Lathams recommendations regarding the adversarial nature of the UK construction industry have led to great developments in construction law. The introduction of the New Engineering Contract and the Housing Grants Construction & Regeneration Act which is expected to come into effect in May 1998 have prompted a significant increase in course interest.
We have been swamped with applications for both public and in-house law courses, says Thomas Telford Training sales manager Douglas McKenzie. A great deal of interest has been shown in courses on the New Engineering Contract and with adjudication soon to be mandatory rather than an option with the introduction of the Construction Act, courses on this new method of settling disputes are likely to prove just as popular.
The legal division of course provider IBC UK Conferences is holding one day CPD course seminars on coping with the construction act, risk management in the construction industry, year 2000 compliance and private finance intiatives.
We provide practical courses on the legal implications of all types of subjects and we have been inundated with responses for the Construction Act and year 2000 compliance courses, says IBC UK Conferences Legal Department course producer James Hirst.
The seminars on coping with the Construction Act which are to be held in London and Edinburgh during May 1998 have been designed to help construction professionals adapt to the act and will give advice on how people should respond to it says Hirst.
The Constuction Act is the biggest development in construction law in recent memory. Its a very popular subject because it will affect everyone. The course will have an attractive agenda that will address the concerns raised by the delegates and the conference in Edinburgh will include a mock adjudication.
The privatisation of the railway industry has led to it developing a much closer relationship with the construction industry and the demand for courses aimed at professionals affected by the changes in the industry has increased as a result.
Contract law in the rail industry is very important and this is reflected by the popularity of relevent in-house courses, says McKenzie. The privatisation of the railways has led to courses being provided specifically for rail companies on risk management in construction.
McKenzie says the short course Risk assessment in design under the CDM Regulations has been well received.
The College of Railway Technology in Derby provides short courses to give railway professionals an appreciation of rail technologies and the commercial aspects of civil engineering.
Privatisation has led to a merging of cultures, says director of civil engineering at the College of Railway Technology Colin Cotter. For the rail industry there are commercial, contractual and legal implications that must be learnt. The commercial involvement for most people before privatisation was principally with budget management.

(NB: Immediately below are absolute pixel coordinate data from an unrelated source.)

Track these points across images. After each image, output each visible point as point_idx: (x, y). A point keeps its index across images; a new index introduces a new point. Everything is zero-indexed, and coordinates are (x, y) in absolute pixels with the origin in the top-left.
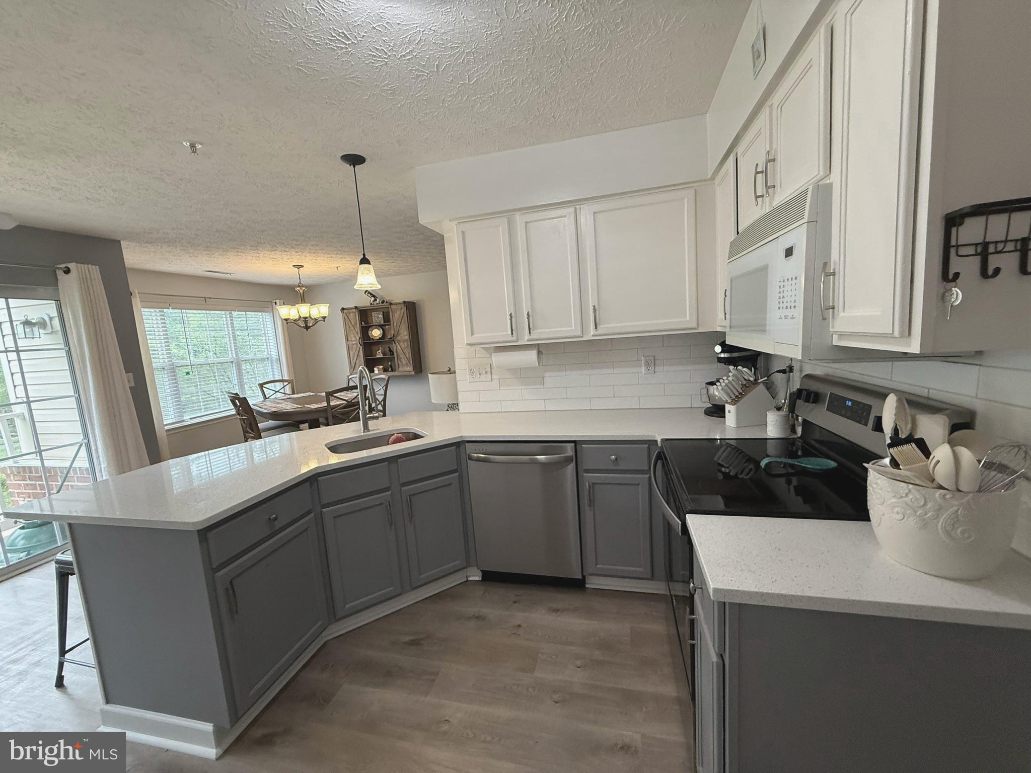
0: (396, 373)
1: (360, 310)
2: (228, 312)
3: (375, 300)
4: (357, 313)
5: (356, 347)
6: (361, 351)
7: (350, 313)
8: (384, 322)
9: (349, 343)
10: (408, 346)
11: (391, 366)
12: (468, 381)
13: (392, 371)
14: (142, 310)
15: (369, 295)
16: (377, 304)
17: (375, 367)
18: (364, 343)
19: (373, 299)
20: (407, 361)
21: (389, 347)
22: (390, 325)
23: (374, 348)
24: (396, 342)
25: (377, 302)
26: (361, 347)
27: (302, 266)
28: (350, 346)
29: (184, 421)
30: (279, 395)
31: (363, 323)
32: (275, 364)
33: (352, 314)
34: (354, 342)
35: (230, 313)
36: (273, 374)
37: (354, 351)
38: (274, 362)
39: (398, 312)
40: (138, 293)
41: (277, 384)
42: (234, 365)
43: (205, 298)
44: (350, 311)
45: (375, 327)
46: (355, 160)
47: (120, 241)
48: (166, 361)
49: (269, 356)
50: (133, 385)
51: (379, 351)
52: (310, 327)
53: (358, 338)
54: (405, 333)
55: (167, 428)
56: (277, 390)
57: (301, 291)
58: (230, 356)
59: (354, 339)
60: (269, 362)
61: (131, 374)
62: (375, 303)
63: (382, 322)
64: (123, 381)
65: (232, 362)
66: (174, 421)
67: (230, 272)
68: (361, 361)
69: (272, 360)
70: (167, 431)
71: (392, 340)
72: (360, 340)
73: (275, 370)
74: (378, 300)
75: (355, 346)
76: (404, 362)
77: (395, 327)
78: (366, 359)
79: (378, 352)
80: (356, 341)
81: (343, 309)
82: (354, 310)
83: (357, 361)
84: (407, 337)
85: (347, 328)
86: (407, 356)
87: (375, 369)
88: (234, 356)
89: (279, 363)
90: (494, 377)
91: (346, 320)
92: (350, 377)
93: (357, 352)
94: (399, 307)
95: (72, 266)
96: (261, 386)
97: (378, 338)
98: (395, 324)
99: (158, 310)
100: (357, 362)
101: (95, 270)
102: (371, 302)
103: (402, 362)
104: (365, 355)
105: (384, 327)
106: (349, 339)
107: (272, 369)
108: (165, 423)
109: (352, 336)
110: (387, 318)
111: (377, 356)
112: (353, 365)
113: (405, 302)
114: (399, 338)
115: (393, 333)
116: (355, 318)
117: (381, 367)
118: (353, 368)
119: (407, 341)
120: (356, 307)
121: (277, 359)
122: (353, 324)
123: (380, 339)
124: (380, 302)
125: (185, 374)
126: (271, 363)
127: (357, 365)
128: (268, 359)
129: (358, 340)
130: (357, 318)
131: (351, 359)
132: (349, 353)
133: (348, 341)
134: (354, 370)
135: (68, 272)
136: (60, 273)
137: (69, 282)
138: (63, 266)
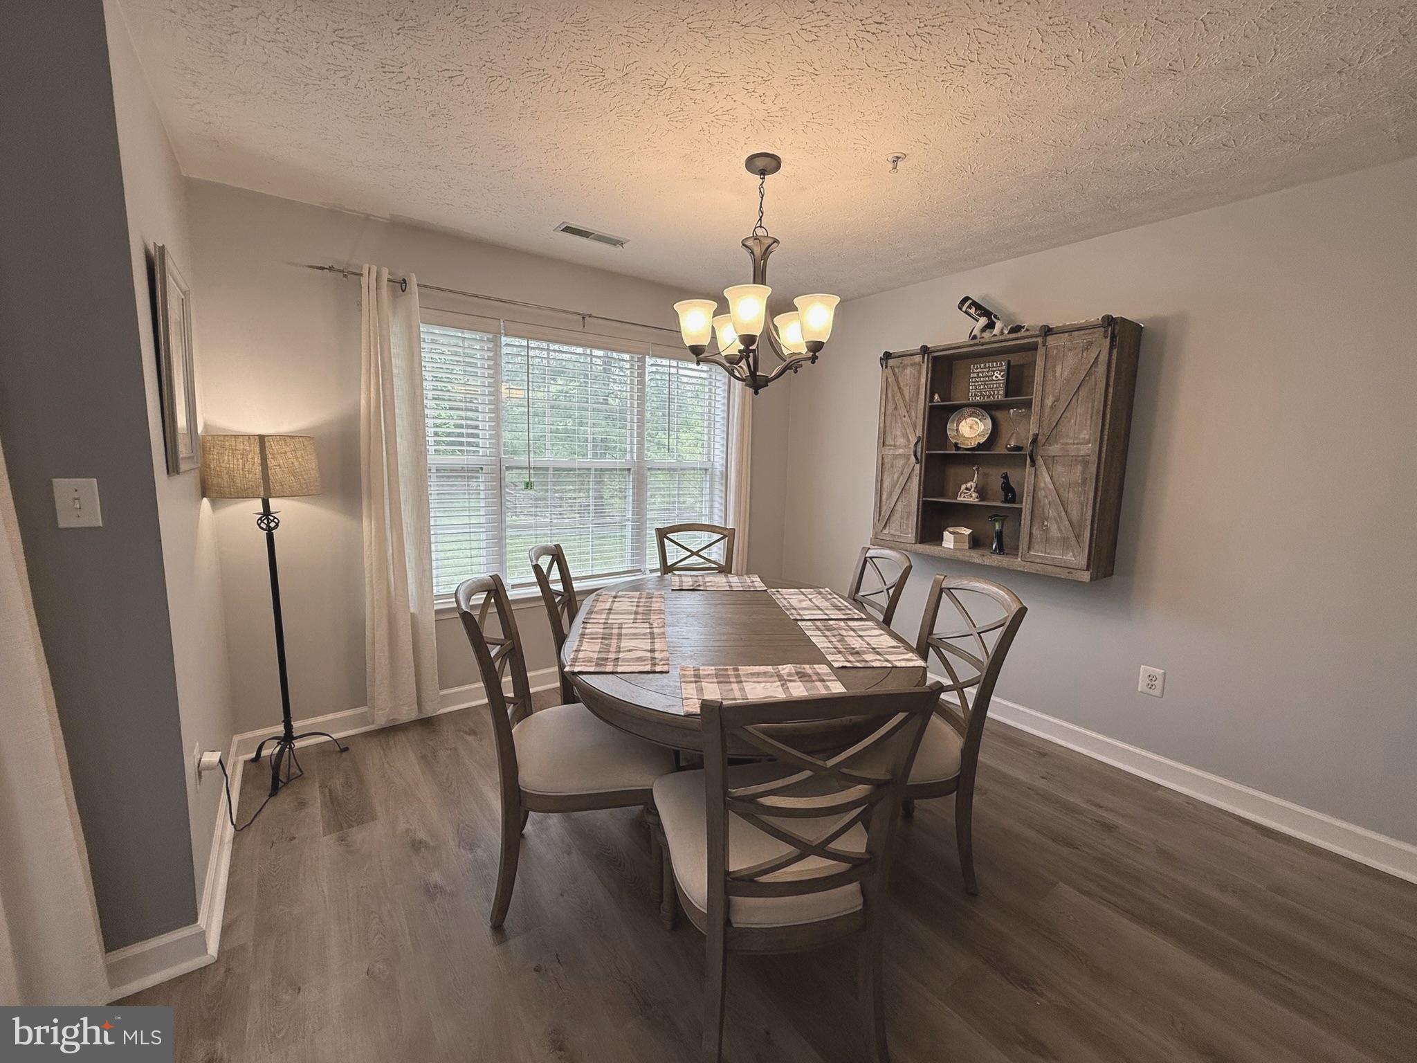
0: (1017, 563)
1: (935, 358)
3: (991, 326)
4: (925, 366)
5: (904, 466)
6: (916, 479)
7: (905, 367)
8: (1006, 395)
9: (886, 451)
10: (1084, 481)
11: (1000, 535)
13: (1001, 549)
14: (423, 328)
15: (972, 311)
16: (995, 335)
17: (946, 528)
18: (927, 455)
19: (983, 321)
20: (1070, 533)
21: (1006, 477)
22: (1028, 404)
23: (954, 472)
24: (1040, 461)
25: (996, 331)
26: (918, 466)
28: (886, 460)
31: (936, 397)
32: (716, 486)
33: (908, 371)
34: (901, 451)
35: (638, 360)
36: (711, 507)
37: (896, 476)
38: (717, 478)
39: (1071, 360)
40: (418, 285)
42: (631, 477)
43: (582, 317)
44: (907, 360)
45: (969, 410)
48: (488, 453)
49: (709, 465)
51: (969, 485)
52: (766, 381)
53: (913, 440)
54: (1085, 435)
56: (695, 550)
57: (757, 251)
58: (627, 453)
59: (901, 441)
60: (708, 477)
62: (987, 335)
63: (999, 395)
65: (628, 470)
68: (909, 505)
69: (712, 475)
71: (1023, 456)
72: (920, 445)
73: (716, 498)
74: (998, 325)
75: (902, 462)
76: (1054, 531)
77: (1047, 410)
78: (924, 502)
79: (963, 487)
80: (906, 447)
81: (887, 356)
82: (918, 358)
83: (900, 503)
84: (1088, 449)
85: (890, 411)
86: (1075, 514)
87: (946, 534)
89: (724, 482)
91: (890, 389)
92: (870, 554)
93: (902, 481)
94: (1080, 339)
96: (662, 534)
97: (973, 444)
98: (1049, 402)
100: (899, 507)
102: (976, 332)
103: (1046, 530)
104: (925, 489)
105: (998, 414)
106: (889, 441)
107: (711, 498)
109: (899, 432)
110: (1017, 383)
111: (961, 499)
112: (886, 512)
113: (1109, 321)
114: (1054, 449)
115: (1033, 429)
116: (917, 379)
117: (967, 532)
118: (884, 518)
119: (1086, 463)
120: (925, 350)
121: (722, 473)
122: (907, 398)
123: (980, 446)
124: (1006, 332)
125: (523, 485)
126: (712, 480)
127: (897, 516)
128: (706, 470)
129: (912, 446)
130: (923, 381)
131: (884, 497)
132: (880, 481)
133: (884, 445)
134: (885, 527)
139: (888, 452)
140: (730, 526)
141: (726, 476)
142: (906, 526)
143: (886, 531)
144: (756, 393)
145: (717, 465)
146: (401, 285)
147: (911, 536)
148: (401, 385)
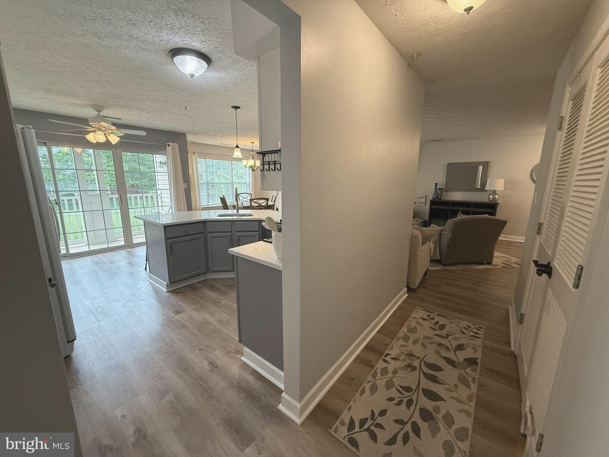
2: (230, 161)
14: (198, 159)
27: (254, 143)
29: (209, 205)
30: (245, 199)
32: (248, 186)
36: (247, 191)
40: (197, 152)
41: (246, 194)
43: (222, 155)
46: (236, 108)
47: (186, 134)
48: (205, 180)
50: (186, 187)
52: (254, 170)
55: (202, 207)
56: (245, 197)
57: (252, 154)
61: (186, 184)
64: (183, 186)
65: (230, 183)
66: (206, 204)
67: (230, 145)
69: (247, 184)
70: (202, 208)
73: (248, 189)
88: (231, 180)
92: (273, 195)
95: (170, 143)
96: (239, 194)
99: (204, 159)
101: (177, 145)
108: (201, 205)
125: (212, 186)
126: (247, 185)
128: (245, 183)
135: (169, 146)
136: (167, 146)
137: (169, 149)
138: (168, 143)
140: (251, 193)
141: (249, 184)
144: (253, 172)
146: (194, 153)
148: (195, 169)
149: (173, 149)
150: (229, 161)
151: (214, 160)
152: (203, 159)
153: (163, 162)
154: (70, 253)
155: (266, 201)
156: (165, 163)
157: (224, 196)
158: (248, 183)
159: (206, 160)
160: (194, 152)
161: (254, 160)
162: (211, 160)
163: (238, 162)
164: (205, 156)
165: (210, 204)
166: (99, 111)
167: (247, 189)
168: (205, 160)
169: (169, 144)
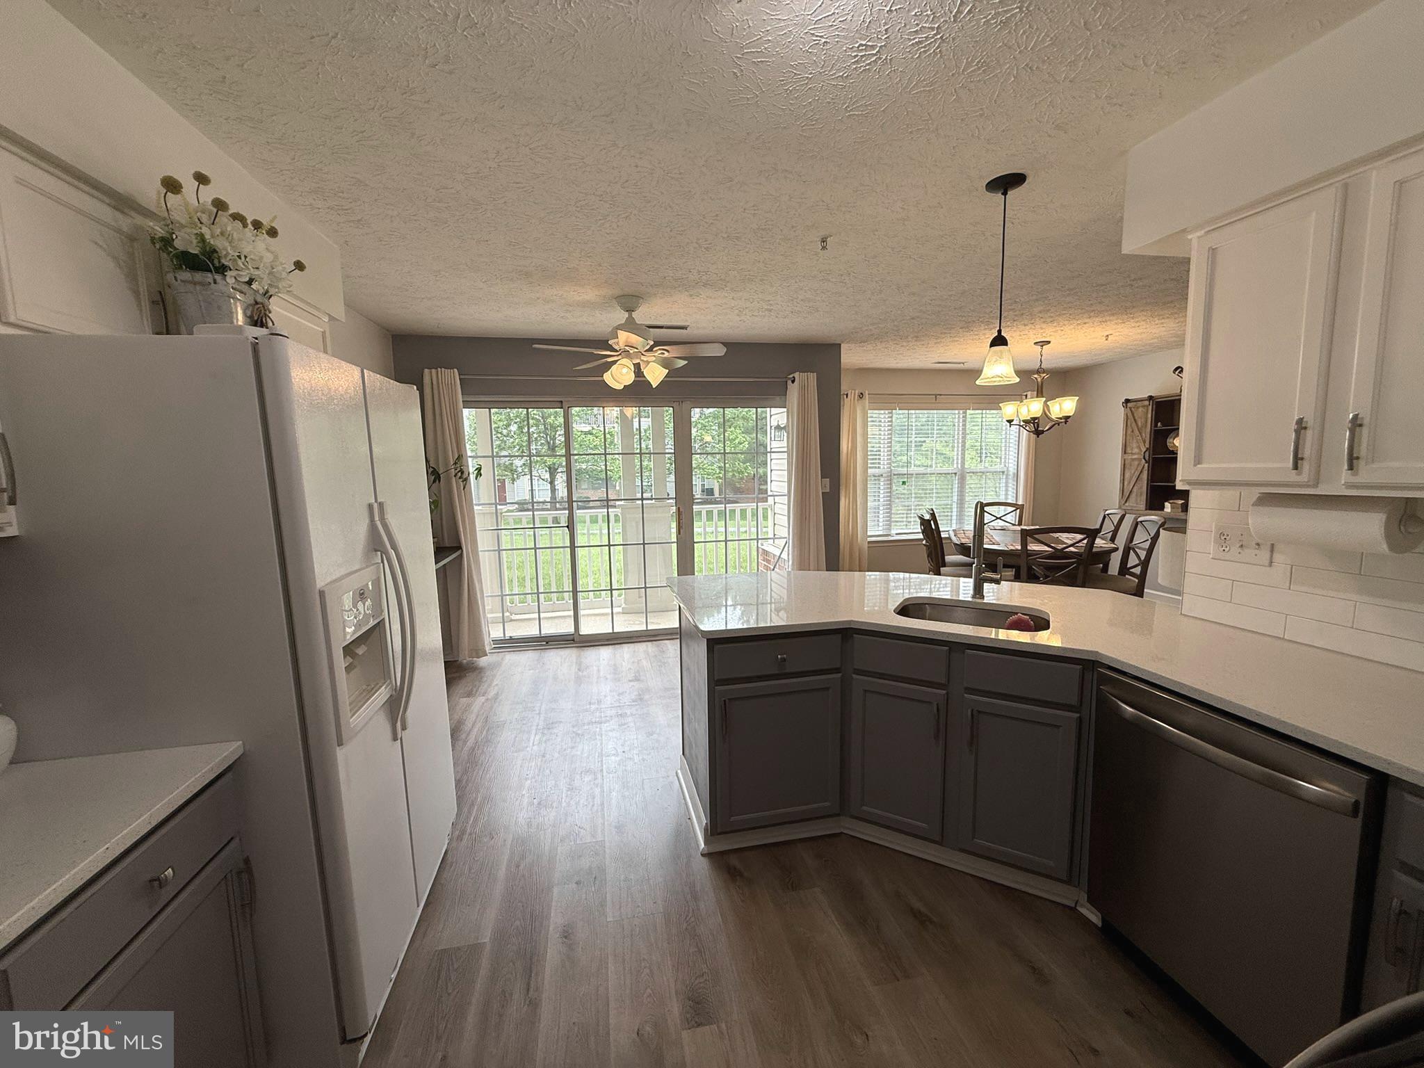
1: (1157, 402)
2: (961, 412)
4: (1150, 407)
5: (1139, 464)
6: (1145, 473)
7: (1138, 408)
9: (1126, 456)
12: (1211, 556)
14: (869, 411)
15: (1181, 375)
17: (1167, 501)
18: (1153, 458)
26: (1146, 465)
27: (1049, 342)
28: (1126, 462)
29: (889, 535)
31: (1159, 424)
32: (1010, 481)
33: (1140, 409)
34: (1135, 457)
35: (963, 413)
36: (1006, 494)
37: (1133, 472)
38: (1010, 477)
40: (869, 394)
41: (1002, 508)
42: (957, 477)
43: (936, 395)
44: (1140, 404)
46: (1007, 183)
47: (839, 345)
48: (886, 467)
49: (1005, 469)
50: (828, 490)
52: (1043, 432)
53: (1144, 450)
55: (869, 539)
56: (999, 516)
57: (1039, 380)
58: (955, 466)
59: (1136, 450)
60: (1004, 477)
61: (828, 480)
64: (819, 486)
65: (955, 474)
66: (881, 533)
67: (963, 361)
68: (1141, 488)
69: (1007, 475)
70: (869, 542)
72: (1147, 453)
73: (1010, 489)
75: (1136, 463)
78: (1151, 486)
80: (1139, 454)
81: (1127, 401)
82: (1147, 403)
83: (1136, 487)
85: (1129, 432)
87: (1167, 505)
88: (959, 466)
89: (1015, 479)
90: (1277, 557)
91: (1130, 420)
92: (1107, 512)
93: (1137, 473)
95: (796, 375)
99: (887, 412)
100: (1135, 490)
104: (1152, 478)
106: (1129, 450)
107: (1007, 486)
108: (869, 534)
109: (1135, 445)
112: (1127, 492)
116: (1146, 415)
117: (1179, 502)
118: (1125, 496)
120: (1151, 398)
121: (1014, 474)
122: (1140, 424)
125: (901, 483)
126: (1007, 478)
127: (1133, 495)
128: (1003, 472)
129: (1142, 453)
130: (1150, 416)
131: (1126, 483)
132: (1123, 474)
133: (1125, 453)
134: (1126, 502)
135: (793, 382)
136: (789, 382)
137: (793, 391)
138: (791, 376)
139: (1128, 457)
140: (1020, 502)
141: (1017, 475)
142: (1139, 501)
143: (1127, 504)
144: (1038, 437)
145: (1011, 469)
146: (860, 396)
147: (1143, 506)
148: (859, 439)
149: (803, 389)
150: (957, 412)
151: (913, 412)
152: (882, 412)
153: (782, 426)
154: (581, 633)
155: (1085, 541)
156: (784, 428)
157: (933, 515)
158: (1012, 470)
159: (891, 413)
160: (862, 394)
161: (1044, 399)
162: (906, 411)
163: (984, 411)
164: (888, 401)
165: (893, 532)
166: (630, 310)
167: (1007, 490)
168: (889, 413)
169: (794, 377)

Rail courses such as Management of track possessions, track maintenance, track renewals and structure examination enable existing railway practitioners to improve their skills and for people new to the industry to gain fresh knowledge, says Cotter.
Tightening legislation and the growing opportunity for civil engineers to provide environmental services to business and industry has led to an increase in the number of environmental courses on offer.
New courses such as the University of Baths Msc in integrated environmental management and Durham Universitys Msc in environmental management practice have emerged due to the demand for experts with a wide range of knowledge of environmental management.
The popularity of courses that are directly related to the environment has increased a great deal says the University of Baths department of continuing and distance education marketing and communications manager Marie Fraser.
There is a huge market for short courses such as the intensive course on the international standard ISO14001 and others such as waste management that are very applicable to civil engineering at the moment.
The courses are aimed at all areas of business and industry but it seems civil engineers are embracing it particularly at the moment.
The Bolton Insitute provides an Msc qualification in geotechnical engineering with a strong environmental slant, says civil and environmental engineering subject group leader John Parkin. The Bolton Insitute is developing an Msc course in geotechnical and environmental engineering that will be studied by distance learning, possibly through the internet.
The interest in courses related to the environment is likely to increase in the future as initiatives such as Agenda 21 start to have an impact, says Parkin.
At the world summit on the environment in Rio De Janeiro in 1992, the world leaders decided that most environmental issues were of a local nature.
This resulted in Agenda 21 which required local authorities to produce a set of policies for the environment. They have done this by setting up environment forums like the one in Bolton which has working groups on transport, waste minimisation, energy and the built and natural environment.
New European and national legislation such as the 1995 Environment Act, which lays responsibilty for the environment on local authorities are having a great effect at the moment and the results of initiatives such as Agenda 21 will impact on course planning in years to come.